------ Tekstfragment ------
Deze subsidiaire grondslag is vergeefs aangevoerd. Artikel 6:96 BW heeft betrekking op kosten die zijn gemaakt ter voorkoming of beperking van schade die als gevolg van de gebeurtenis waarop de aansprakelijkheid berust, mocht worden verwacht. Daaronder vallen niet de kosten die geheel in het algemeen ter voorkoming of beperking van schade zijn gemaakt en niet zozeer met het oog op de gebeurtenis waarop de aansprakelijkheid berust. Uit het voorgaande volgt dat niet kan worden aangenomen dat dreiging aanwezig was op het ontstaan van schade bij derden waarvoor [X] aansprakelijk zou kunnen worden gehouden en evenmin dat [X] jegens derden aansprakelijk was en tot schadevergoeding was gehouden.
3.21.
Het beroep op de aanvullende of beperkende werking van de redelijkheid en billijkheid faalt eveneens. [X] stelt geen bijkomende omstandigheden die het beroep van Delta Lloyd op de beperkingen van de omvang van de dekking onaanvaardbaar maken.
3.22.
------
- [Jouw opdracht]:
Op welke kosten heeft artikel 6:96 BW volgens het tekstfragment betrekking? De lijst staat los van het tekstfragment.
------ Gegeven informatie ------
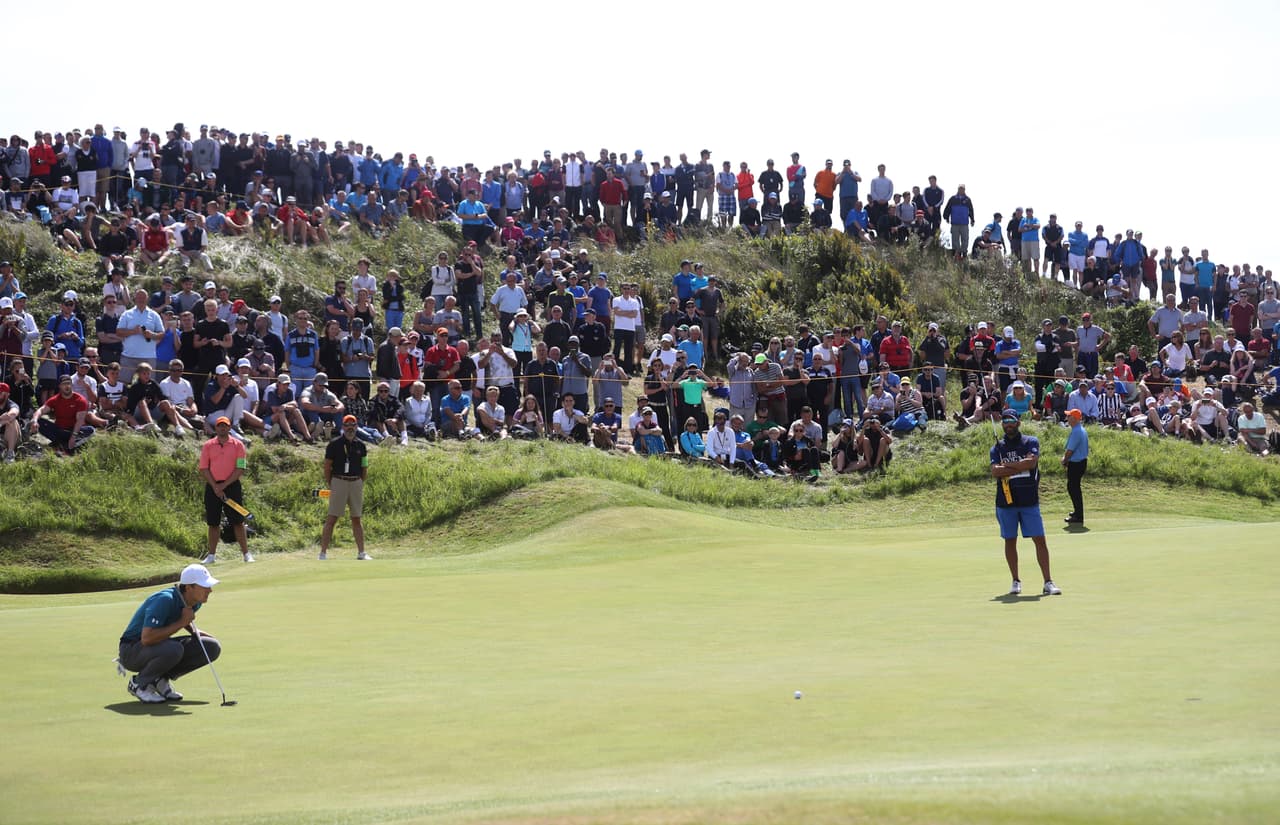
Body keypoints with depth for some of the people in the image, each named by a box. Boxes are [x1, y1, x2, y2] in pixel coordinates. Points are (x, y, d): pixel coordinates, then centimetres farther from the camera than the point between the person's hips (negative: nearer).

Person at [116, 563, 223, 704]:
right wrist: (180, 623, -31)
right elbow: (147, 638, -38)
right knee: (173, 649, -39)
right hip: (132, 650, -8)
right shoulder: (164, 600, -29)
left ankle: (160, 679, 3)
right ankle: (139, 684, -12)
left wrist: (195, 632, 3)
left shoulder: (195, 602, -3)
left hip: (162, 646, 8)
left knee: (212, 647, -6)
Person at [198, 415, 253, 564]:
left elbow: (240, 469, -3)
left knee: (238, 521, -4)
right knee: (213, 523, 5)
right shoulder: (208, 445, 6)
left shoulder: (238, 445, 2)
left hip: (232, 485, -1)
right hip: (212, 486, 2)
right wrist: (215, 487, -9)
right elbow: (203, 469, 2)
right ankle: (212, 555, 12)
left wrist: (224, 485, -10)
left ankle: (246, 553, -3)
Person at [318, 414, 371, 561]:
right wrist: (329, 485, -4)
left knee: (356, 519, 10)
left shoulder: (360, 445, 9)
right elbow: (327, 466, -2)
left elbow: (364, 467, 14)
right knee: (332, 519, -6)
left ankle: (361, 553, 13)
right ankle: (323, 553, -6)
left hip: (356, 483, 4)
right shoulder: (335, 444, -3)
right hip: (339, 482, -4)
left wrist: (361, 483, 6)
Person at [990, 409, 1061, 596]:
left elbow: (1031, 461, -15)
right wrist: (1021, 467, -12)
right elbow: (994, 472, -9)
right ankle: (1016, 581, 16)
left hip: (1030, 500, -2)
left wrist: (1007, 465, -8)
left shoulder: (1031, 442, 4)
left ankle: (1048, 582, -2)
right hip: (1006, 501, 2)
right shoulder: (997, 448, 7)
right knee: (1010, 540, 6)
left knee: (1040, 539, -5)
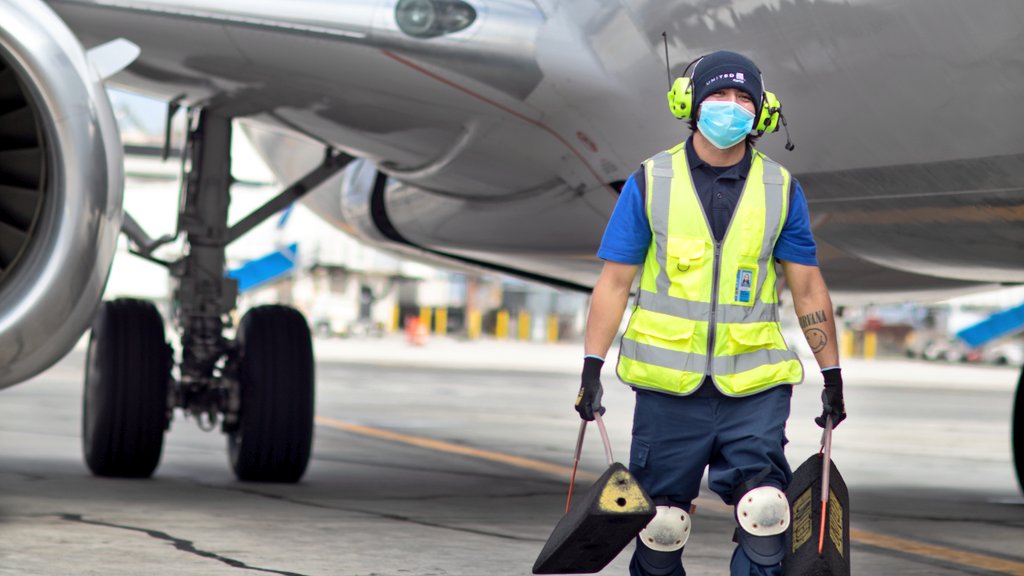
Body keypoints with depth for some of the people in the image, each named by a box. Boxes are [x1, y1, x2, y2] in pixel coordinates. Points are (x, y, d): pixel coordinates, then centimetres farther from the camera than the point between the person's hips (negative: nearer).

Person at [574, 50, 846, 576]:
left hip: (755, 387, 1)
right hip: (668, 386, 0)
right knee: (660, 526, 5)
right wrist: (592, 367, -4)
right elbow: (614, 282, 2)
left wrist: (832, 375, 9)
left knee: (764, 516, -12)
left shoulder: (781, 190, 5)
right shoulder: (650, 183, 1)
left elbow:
------
- [Oplossing]:
Op kosten die zijn gemaakt ter voorkoming of beperking van schade die als gevolg van de gebeurtenis waarop de aansprakelijkheid berust, mocht worden verwacht.